## ASSIGNMENT 1:
Answer these questions using the Edmund Husserl biography:
(a) At which university did Husserl earn his doctorate in mathematics?
(b) Who succeeded Husserl in his position when he retired in 1928?
(c) Which concept of Franz Brentano became the foundation of Husserl's phenomenology?
## ASSIGNMENT 2:
Write a continuation of the Edmund Husserl biography, starting after its last entry.

## DOCUMENT SECTION:
════

Edmund Husserl
Life
- 1859: Born in Proßnitz, Moravia (now Prostějov, Czech Republic).
- 1876–1881: Studied mathematics, physics, and astronomy at the University of Leipzig and University of Berlin.
- 1883: Earned his doctorate in mathematics from the University of Vienna.
- 1884–1886: Studied philosophy with Franz Brentano in Vienna, shifting his focus from mathematics to philosophy.
- 1887: Began teaching at the University of Halle as a Privatdozent.
- 1900–1901: Published his breakthrough work, Logical Investigations.
- 1901–1916: Associate Professor at the University of Göttingen.
- 1916–1928: Professor at the University of Freiburg.
- 1928: Retired; his position was succeeded by his student Martin Heidegger.
- 1933: Barred from academic activities in Germany under Nazi racial laws as a Jew.
- 1938: Died in Freiburg, Germany.
People Who Influenced Their Thought
- Franz Brentano: His concept of intentionality (the directedness of consciousness toward objects) became the foundation of Husserl's phenomenology.

════

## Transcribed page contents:
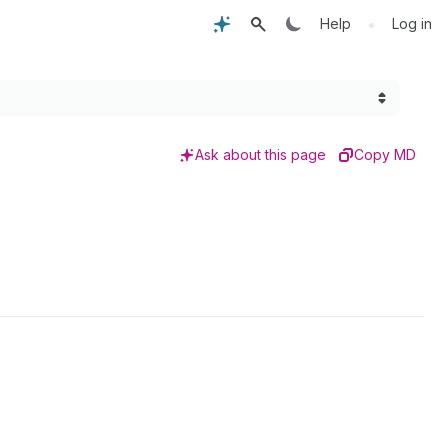
•
Help
Log in
Ask about this page
Copy MD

════

## TASK RESULT 1:
(a) The University of Vienna.
(b) His student Martin Heidegger.
(c) Intentionality, the directedness of consciousness toward objects.

## TASK RESULT 2:
- Bernard Bolzano: His work on logic and propositions influenced Husserl's anti-psychologism in Logical Investigations.
- René Descartes: His method of radical doubt inspired Husserl's phenomenological reduction and search for apodictic certainty.
- Immanuel Kant: His transcendental philosophy influenced Husserl's later turn to transcendental idealism and the constitutive role of consciousness.
- Carl Stumpf: A student of Brentano and Husserl's colleague, whose work on psychology and phenomenology influenced Husserl's early thought.
Main Ideas and Publications
- Phenomenology: A philosophical method focused on the systematic study of the structures of consciousness and phenomena as they appear in direct experience.
- Intentionality: The fundamental property of consciousness: it is always "consciousness of" something.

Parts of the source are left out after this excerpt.